The spokesperson did not tell Reuters why Pinette was leaving but cited Meta’s policy of not commenting on personal matters.
Former Facebook director Katie Harbath is the latest former employee speaking out about the impacts social media can have on politics. A day after Pinette’s announcement, Harbath told the Wall Street Journal that social media will likely incubate future political violence unless governments and tech platforms intervene. Harbath also spoke on CNN’s “Reliable Sources” about her old company and its role in democracy.
Facebook, the company that owns platforms including Facebook, Instagram and WhatsApp, rebranded itself as Meta towards the end of 2021 after facing controversy from leaked internal research files being shared by the Wall Street Journal in a project it called the Facebook Files.

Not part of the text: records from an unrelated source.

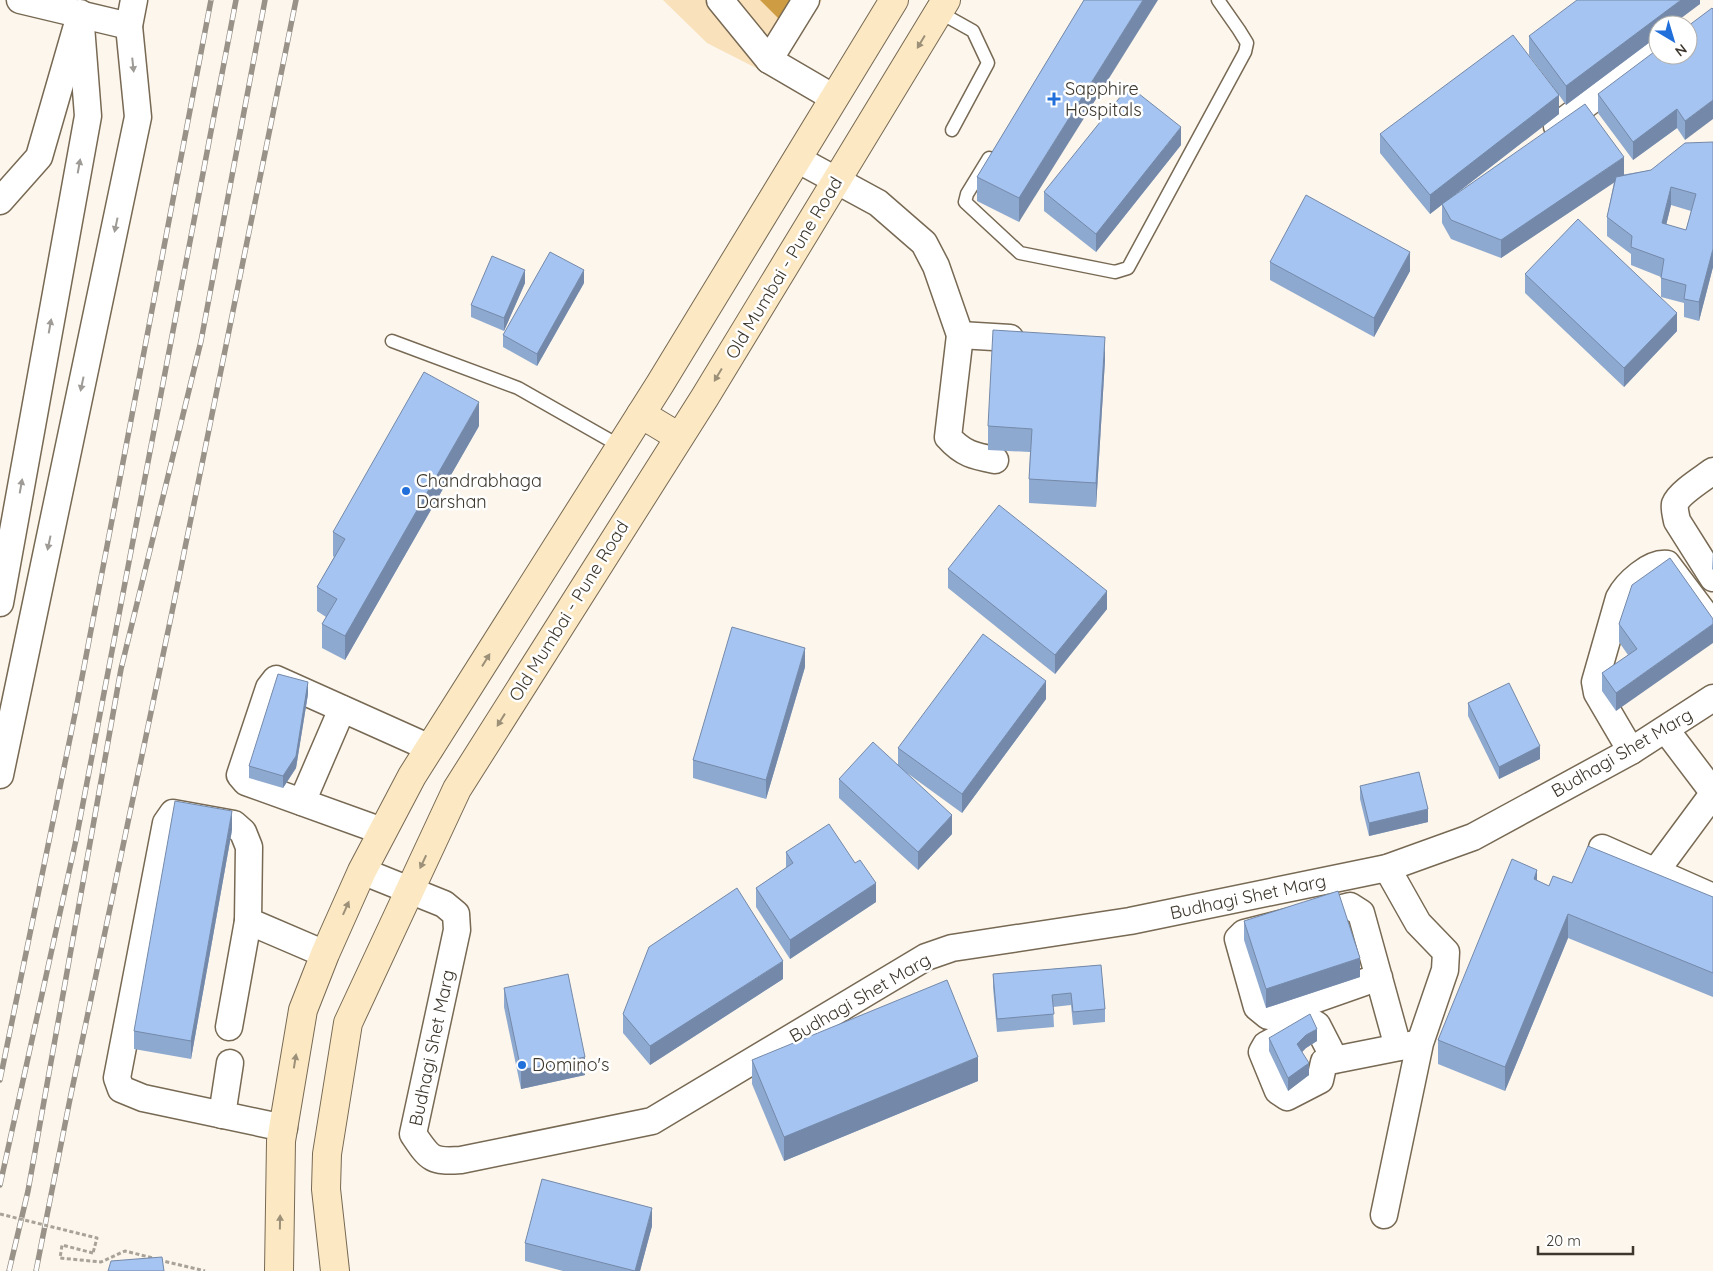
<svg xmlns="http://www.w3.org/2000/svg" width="1713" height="1271" viewBox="0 0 1713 1271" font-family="Quicksand,sans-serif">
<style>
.green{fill:#f9e1bb}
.water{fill:#ce9d43}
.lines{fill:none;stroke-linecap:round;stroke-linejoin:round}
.lane-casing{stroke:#776953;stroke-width:15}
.street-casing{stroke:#776953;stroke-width:29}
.secondary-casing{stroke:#776953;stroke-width:30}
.path{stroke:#a8a298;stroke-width:3;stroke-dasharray:4 2.5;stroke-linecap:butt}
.lane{stroke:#fff;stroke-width:12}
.street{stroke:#fff;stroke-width:26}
.secondary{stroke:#fce9c4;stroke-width:28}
.rail-casing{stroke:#999288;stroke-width:5.5}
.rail{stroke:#fff;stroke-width:4;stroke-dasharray:11;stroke-linecap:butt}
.path-bridge{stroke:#a8a298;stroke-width:3;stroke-dasharray:4 2.5;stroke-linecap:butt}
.wall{fill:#8ea9cf;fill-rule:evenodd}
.shaded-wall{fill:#7489a9}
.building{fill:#a5c4f1;stroke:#7489a9;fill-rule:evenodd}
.oneway{fill:#9c9078}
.oneway2{fill:#9e9b96}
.poi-dot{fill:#216fda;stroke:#fff;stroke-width:2}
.labels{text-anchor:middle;stroke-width:5;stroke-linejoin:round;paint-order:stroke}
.poi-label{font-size:18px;fill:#3d372d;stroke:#fff;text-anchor:start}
.street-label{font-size:18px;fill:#3d372d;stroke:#fff}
</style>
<rect width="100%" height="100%" fill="#fdf6ec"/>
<polygon class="green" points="663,0 822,0 774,77 707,43"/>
<polygon class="water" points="760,0 797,0 782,22"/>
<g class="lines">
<defs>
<g id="lane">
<polyline points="939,12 973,31 988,63 952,130"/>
<polyline points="989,158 967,194 965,202 1020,253 1115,272 1128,268 1245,52 1247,43 1239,30 1218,0"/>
<polyline points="392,341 518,388 620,446"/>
</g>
<g id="street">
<polyline points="20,0 129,26"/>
<polyline points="720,0 769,60 806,0"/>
<polyline points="769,60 834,98"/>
<polyline points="1557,126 1658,50"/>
<path d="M797,159L878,203L924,243L936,266L960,335L948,437C963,454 974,456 995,460"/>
<polyline points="0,201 39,157 76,29"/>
<polyline points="960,335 1010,338"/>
<path d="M1713,471C1704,478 1679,493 1675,504C1674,510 1676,515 1677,521L1713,578"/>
<polyline points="0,603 88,116 80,13"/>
<polyline points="1666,730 1713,792"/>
<path d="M1631,751L1597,693L1595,682L1619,598C1627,583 1650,562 1667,564L1713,625"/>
<polyline points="0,775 138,117 129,26 134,0"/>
<polyline points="302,802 342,709"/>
<polyline points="382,831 246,782 240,775 269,688 276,679 430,748"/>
<polyline points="1602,848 1713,897"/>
<path d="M362,871L444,904L456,914L457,930L413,1134C430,1159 431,1162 461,1160L652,1121L926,957L952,948L1130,921L1387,868L1473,837L1631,751L1713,698"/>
<polyline points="1656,871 1713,794"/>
<polyline points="1379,977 1268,1016 1257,1007 1238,939 1244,933 1350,906 1361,913 1398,1047"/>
<polyline points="229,1027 248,921"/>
<path d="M1335,1060L1317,1025L1310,1021L1266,1045L1262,1052L1278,1091L1287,1097L1320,1080L1324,1062C1354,1056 1384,1050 1415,1044"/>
<polyline points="222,1115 230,1063"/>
<polyline points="284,1128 143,1098 121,1089 117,1078 166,823 173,813 234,824 243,832 249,847 248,921 325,954"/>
<polyline points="1384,1215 1420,1043 1445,970 1446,952 1418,923 1387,868"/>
</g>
<g id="secondary">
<polyline points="641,414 679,437"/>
<polyline points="279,1271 281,1141 303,1010 325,954 362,871 412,776 660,384 894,0"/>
<polyline points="335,1271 326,1189 327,1154 348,1023 457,789 705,397 946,0"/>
</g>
</defs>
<use href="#lane" class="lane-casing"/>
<use href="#street" class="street-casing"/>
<use href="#secondary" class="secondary-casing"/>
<g class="path">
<polyline points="93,1253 62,1245 60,1258 101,1262 125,1251 153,1258"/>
<polyline points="159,1260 205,1271"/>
</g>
<use href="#lane" class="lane"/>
<use href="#street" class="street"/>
<use href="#secondary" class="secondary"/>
<defs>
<g id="rail">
<polyline points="0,1080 76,709 211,0"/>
<polyline points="0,1185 76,840 236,0"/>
<polyline points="9,1271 28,1191 121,669 201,341 265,0"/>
<polyline points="36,1271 70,1099 172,612 296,0"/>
</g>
</defs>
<use href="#rail" class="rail-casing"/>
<use href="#rail" class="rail"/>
<polyline class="path-bridge" points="0,1214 97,1238 93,1253"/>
</g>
<g class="wall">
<polygon points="1084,0 1019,222 977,201 977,177"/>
<polygon points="1700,0 1700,4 1658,25 1658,36 1566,105 1559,95 1559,114 1430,214 1380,153 1380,134 1556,91 1529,55 1529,36"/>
<polygon points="1688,55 1685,140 1677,128 1633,160 1598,113 1598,94"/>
<path d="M1713,142V267L1699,321L1684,317V303L1661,297V277L1631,265V254L1607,236V217L1614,182L1501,258L1451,239L1442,223V204L1651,170ZM1671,205L1691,211L1686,230L1666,225Z"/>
<polygon points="1181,145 1096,252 1044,211 1044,192"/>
<polygon points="1270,262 1410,271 1374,337 1270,280"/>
<polygon points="1525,274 1677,331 1624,387 1525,293"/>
<polygon points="525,283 504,331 471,317 471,305"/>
<polygon points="584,283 537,366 503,347 503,335"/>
<polygon points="1105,360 1096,507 1029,503 1029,479 1030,452 988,450 988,426"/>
<polygon points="479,426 345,660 322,648 322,624 326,617 317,611 317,587 334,557 333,556 333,532"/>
<polygon points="1713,550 1713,570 1712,569"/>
<polygon points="1670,558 1616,711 1602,691 1602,673 1628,655 1619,642 1619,624"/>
<polygon points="948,569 1107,609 1055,674 948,588"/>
<polygon points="805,667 766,799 693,778 693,760"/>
<polygon points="308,694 296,768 283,788 249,778 249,766"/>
<polygon points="1046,699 962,813 907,773 952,834 918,870 839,798 839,779 898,764 898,748"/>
<polygon points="1468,703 1540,759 1499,779 1468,716"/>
<polygon points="1360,786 1428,822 1369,836 1360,799"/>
<polygon points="232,830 191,1059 134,1049 134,1031"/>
<polygon points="786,852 876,902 790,959 756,907 756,888 786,868"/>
<polygon points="1537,881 1549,886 1713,897 1713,997 1568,938 1505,1091 1438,1064 1438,1040"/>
<polygon points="1244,921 1360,977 1266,1008 1244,940"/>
<polygon points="1101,965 1105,1009 1105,1022 1073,1025 1071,1005 1053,1007 1054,1027 997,1032 993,987 993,974"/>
<polygon points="783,979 650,1065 623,1033 623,1014"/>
<polygon points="504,988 585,1075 521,1089 504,1007"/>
<polygon points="1269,1038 1317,1041 1306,1048 1302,1052 1309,1075 1288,1091 1269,1051"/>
<polygon points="752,1060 978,1081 784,1161 752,1084"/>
<polygon points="652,1226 640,1271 563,1271 525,1261 525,1243"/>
</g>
<g class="shaded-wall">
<polygon points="1143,0 1158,0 1019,222 1019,198"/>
<polygon points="1681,0 1700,0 1700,4 1672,25 1658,25 1658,36 1566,105 1566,86"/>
<polygon points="1559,95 1559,114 1430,214 1430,195"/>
<polygon points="1713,100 1713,119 1685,140 1685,121"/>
<polygon points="1677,109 1677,128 1633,160 1633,142"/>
<polygon points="1181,127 1181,145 1096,252 1096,234"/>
<polygon points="1624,157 1624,176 1501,258 1501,240"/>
<polygon points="1671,187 1671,205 1662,242 1662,223"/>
<polygon points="1713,249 1713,267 1699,321 1699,302"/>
<polygon points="1410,252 1410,271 1374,337 1374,318"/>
<polygon points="525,270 525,283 504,331 504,318"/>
<polygon points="584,270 584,283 537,366 537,354"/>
<polygon points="1677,313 1677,331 1624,387 1624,368"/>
<polygon points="1105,337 1105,360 1096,507 1096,483"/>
<polygon points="479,402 479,426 345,660 345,636"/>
<polygon points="1107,591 1107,609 1055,674 1055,655"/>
<polygon points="1713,624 1713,643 1616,711 1616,693"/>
<polygon points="805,648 805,667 766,799 766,780"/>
<polygon points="1046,681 1046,699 962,813 962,794"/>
<polygon points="308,682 308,694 296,768 283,788 283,776"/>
<polygon points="1540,746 1540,759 1499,779 1499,767"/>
<polygon points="1428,809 1428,822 1369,836 1369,823"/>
<polygon points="232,811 232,830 191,1059 191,1041"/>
<polygon points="952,815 952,834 918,870 918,852"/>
<polygon points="1537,870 1537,893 1534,879"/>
<polygon points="876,883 876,902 790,959 790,940"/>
<polygon points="1568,914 1568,938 1505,1091 1505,1067"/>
<polygon points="1360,958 1360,977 1266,1008 1266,989"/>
<polygon points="783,961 783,979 650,1065 650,1046"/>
<polygon points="1317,1029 1317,1041 1306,1048 1297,1057 1297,1044 1306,1035"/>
<polygon points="585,1057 585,1075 521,1089 521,1070"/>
<polygon points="978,1057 978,1081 784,1161 784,1137"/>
<polygon points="1309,1063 1309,1075 1288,1091 1288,1078"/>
<polygon points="652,1208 652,1226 640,1271 635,1271"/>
</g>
<g class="building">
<polygon points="1084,0 1143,0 1019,198 977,177"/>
<polygon points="1577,0 1681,0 1566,86 1529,36"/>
<polygon points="1712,8 1713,9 1713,100 1685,121 1677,109 1633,142 1598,94 1658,49 1658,55 1688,55 1688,26"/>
<polygon points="1513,35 1559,95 1430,195 1380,134"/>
<polygon points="1129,86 1181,127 1096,234 1044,192"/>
<polygon points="1585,104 1624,157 1501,240 1451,220 1442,204"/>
<path d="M1713,142V249L1699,302L1684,299L1686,285L1661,278L1664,259L1631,247L1632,236L1607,217L1616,177L1651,170L1685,143ZM1671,187L1696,194L1686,230L1662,223Z"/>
<polygon points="1306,195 1410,252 1374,318 1270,262"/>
<polygon points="1578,219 1677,313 1624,368 1525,274"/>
<polygon points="550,252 584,270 537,354 503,335"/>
<polygon points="492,256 525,270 504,318 471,305"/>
<polygon points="993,330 1105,337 1096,483 1029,479 1032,429 988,426"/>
<polygon points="424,372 479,402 345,636 322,624 337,599 317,587 345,539 333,532"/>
<polygon points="999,505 1107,591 1055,655 948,569"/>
<polygon points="1670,558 1713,619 1713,624 1616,693 1602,673 1637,649 1619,624 1632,585"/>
<polygon points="732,627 805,648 766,780 693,760"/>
<polygon points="983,634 1046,681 962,794 898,748"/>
<polygon points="278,674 308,682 296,756 283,776 249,766"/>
<polygon points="1509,683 1540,746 1499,767 1468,703"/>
<polygon points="873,742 952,815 918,852 839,779"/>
<polygon points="1419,772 1428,809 1369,823 1360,786"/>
<polygon points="175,801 232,811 191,1041 134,1031"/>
<polygon points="829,824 855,863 860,860 876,883 790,940 756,888 793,863 786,852"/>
<polygon points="1588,846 1713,897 1713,973 1568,914 1505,1067 1438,1040 1512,859 1537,870 1534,879 1549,886 1553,876 1572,883"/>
<polygon points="737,888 783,961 650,1046 623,1014 649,947"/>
<polygon points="1338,891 1360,958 1266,989 1244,921"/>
<polygon points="1101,965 1105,1009 1073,1012 1071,993 1052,995 1054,1014 997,1019 993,974"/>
<polygon points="568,974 585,1057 521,1070 504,988"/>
<polygon points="947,980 978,1057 784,1137 752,1060"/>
<polygon points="1310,1014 1317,1029 1306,1035 1297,1044 1309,1063 1288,1078 1269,1038"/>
<polygon points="542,1179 652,1208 635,1271 525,1243"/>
<polygon points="162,1257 164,1271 108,1271 111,1261"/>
</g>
<defs><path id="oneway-solid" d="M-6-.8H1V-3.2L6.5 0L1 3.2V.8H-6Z" transform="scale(1.25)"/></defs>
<g class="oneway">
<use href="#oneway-solid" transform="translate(921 42) rotate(121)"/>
<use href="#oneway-solid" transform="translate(718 375) rotate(121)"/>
<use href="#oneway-solid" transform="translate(486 660) rotate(-58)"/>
<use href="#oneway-solid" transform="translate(501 720) rotate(122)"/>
<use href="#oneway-solid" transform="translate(423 862) rotate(115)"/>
<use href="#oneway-solid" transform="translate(346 908) rotate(-66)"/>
<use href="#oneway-solid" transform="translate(295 1061) rotate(-81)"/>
<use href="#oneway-solid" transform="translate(280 1222) rotate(-89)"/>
</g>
<g class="oneway2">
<use href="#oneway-solid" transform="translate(133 65) rotate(84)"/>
<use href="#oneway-solid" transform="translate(79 166) rotate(-80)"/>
<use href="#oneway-solid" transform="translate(116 225) rotate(102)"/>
<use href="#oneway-solid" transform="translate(50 326) rotate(-80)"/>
<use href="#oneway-solid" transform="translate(82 384) rotate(102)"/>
<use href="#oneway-solid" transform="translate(21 486) rotate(-80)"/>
<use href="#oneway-solid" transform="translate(49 543) rotate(102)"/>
</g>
<g class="poi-dot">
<path d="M1051.5 91.5h5v5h5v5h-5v5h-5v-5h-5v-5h5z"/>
<circle cx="406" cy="491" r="5"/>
<circle cx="522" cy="1065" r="5"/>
</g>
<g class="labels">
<g class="poi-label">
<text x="1065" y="95">Sapphire<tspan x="1065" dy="21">Hospitals</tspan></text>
<text x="416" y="487">Chandrabhaga<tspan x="416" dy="21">Darshan</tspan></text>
<text x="532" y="1071">Domino's</text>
</g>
<g class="street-label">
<text transform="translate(784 268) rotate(-59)" y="6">Old Mumbai - Pune Road</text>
<text transform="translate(569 611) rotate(-58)" y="6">Old Mumbai - Pune Road</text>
<text transform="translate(1622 753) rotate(-30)" y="6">Budhagi Shet Marg</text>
<text transform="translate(1248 897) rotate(-12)" y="6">Budhagi Shet Marg</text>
<text transform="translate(860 998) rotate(-30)" y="6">Budhagi Shet Marg</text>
<text transform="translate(432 1048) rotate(-78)" y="6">Budhagi Shet Marg</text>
</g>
</g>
<g transform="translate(1673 40) rotate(142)"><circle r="24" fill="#ffffff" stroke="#b1afab"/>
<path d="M0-4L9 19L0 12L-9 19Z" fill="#216fda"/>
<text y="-8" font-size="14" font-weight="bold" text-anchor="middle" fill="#3d372d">N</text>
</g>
<path d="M1538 1246v8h95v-8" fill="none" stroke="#3d372d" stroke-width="2.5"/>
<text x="1546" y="1246" font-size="15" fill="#3d372d" stroke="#ffffff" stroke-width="4" paint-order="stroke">20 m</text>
</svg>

In the same week that the company suffered a major global outage, a company whistleblower revealed herself on TV show 60 Minutes and testified before a US Senate subcommittee.
The whistleblower was former Facebook product manager Frances Haugen, who is reported to have copied tens of thousands of internal Facebook documents before leaving the company in May last year.
Speaking at the EU Parliament in November, Haugen praised the proposed Digital Services Act – a proposal to regulate online platforms on issues such as illegal content and algorithms – as a key chance to ‘safeguard democracy’.
This act is due to be voted on this month after a similar proposal, the Digital Markets Act, received overwhelming support from EU lawmakers in December.